SOURCE RECORDS.
○ ○ ○
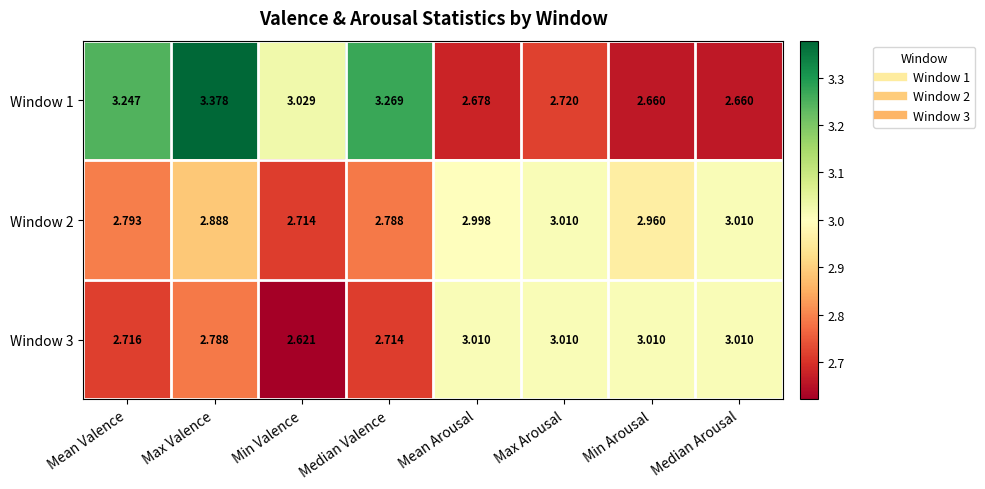

What is the total value across all series at Max Arousal?

8.7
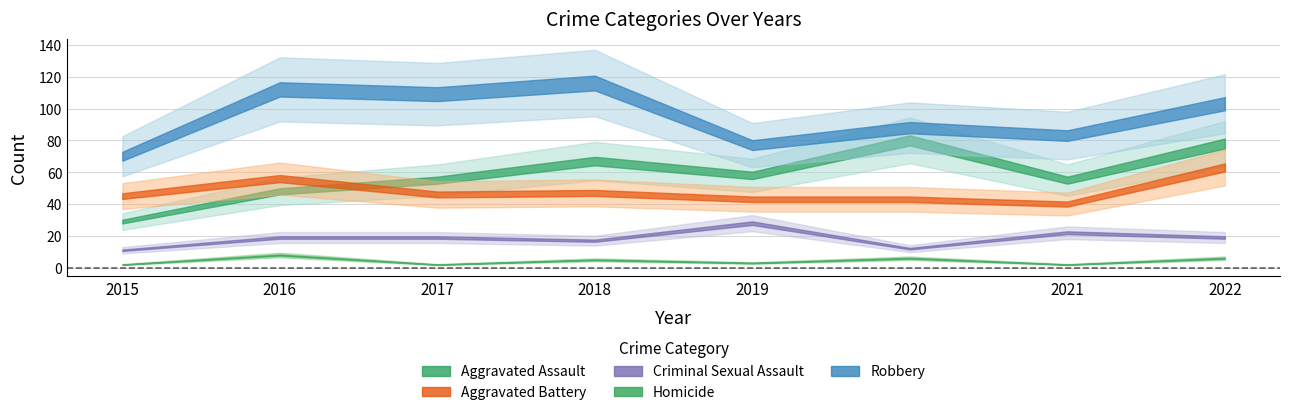

What is the value of the Robbery point at the 4th from the left?

116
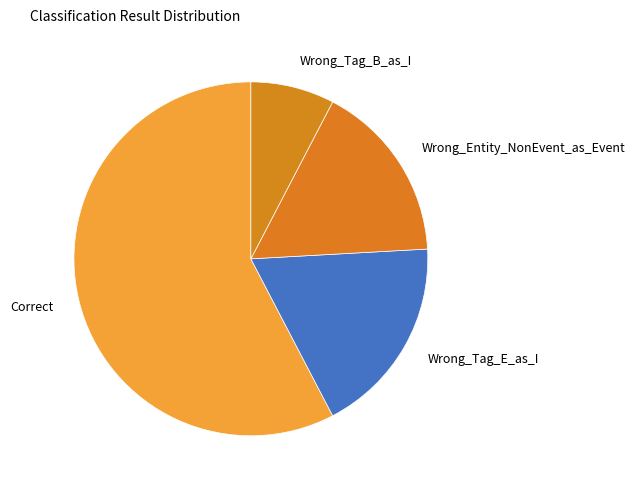

How many slices are in this pie chart?

4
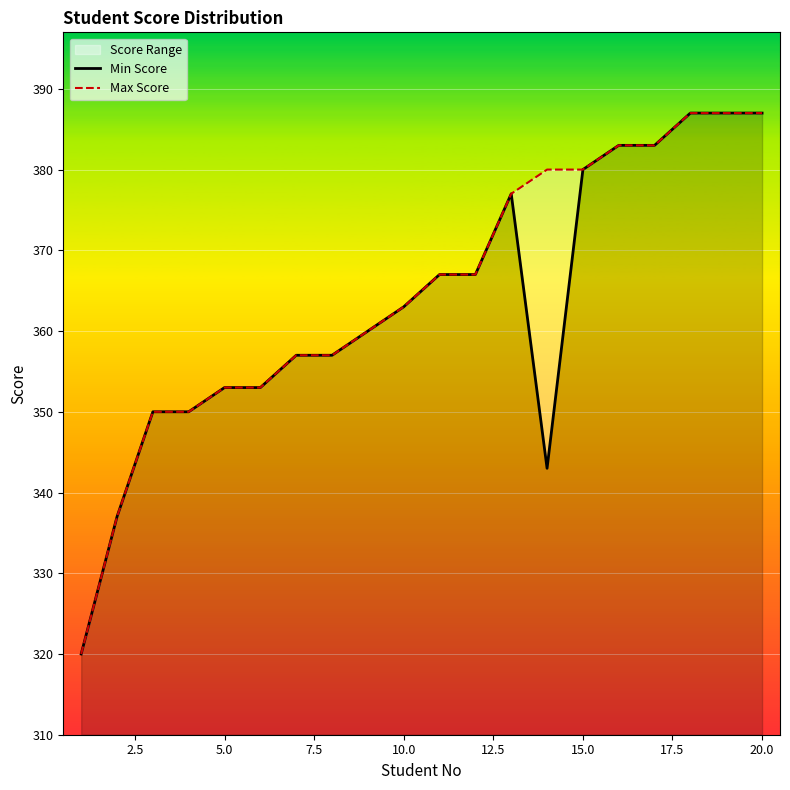

What is the difference between the maximum and minimum values in the Min Score series?

67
○ ○ ○
TASK DETAILS.
Transcribe all of the data above verbatim, omitting the pictures.

ANSWER TO THIS PROBLEM.
What is the total value across all series at Max Arousal?

8.7

What is the value of the Robbery point at the 4th from the left?

116

How many slices are in this pie chart?

4

What is the difference between the maximum and minimum values in the Min Score series?

67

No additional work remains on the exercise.